## Work to complete
Below are some records. Return exactly the lines from the one containing "Not A Trick" through the one containing "July 10, 2025", both included, and only those.

## Provided records
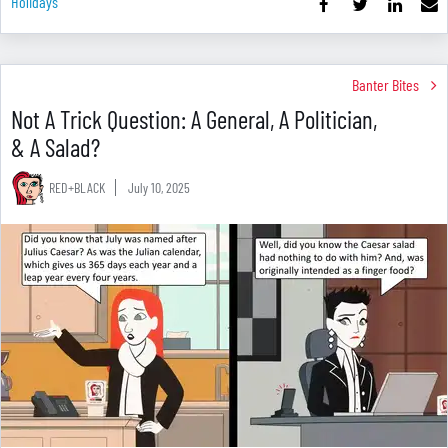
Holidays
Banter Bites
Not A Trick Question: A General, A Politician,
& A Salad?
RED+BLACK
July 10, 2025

--

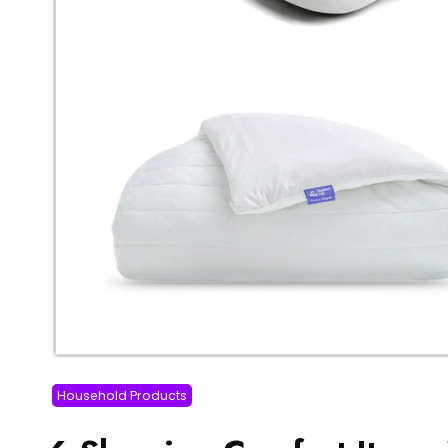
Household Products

## Answer space
Not A Trick Question: A General, A Politician,
& A Salad?
RED+BLACK
July 10, 2025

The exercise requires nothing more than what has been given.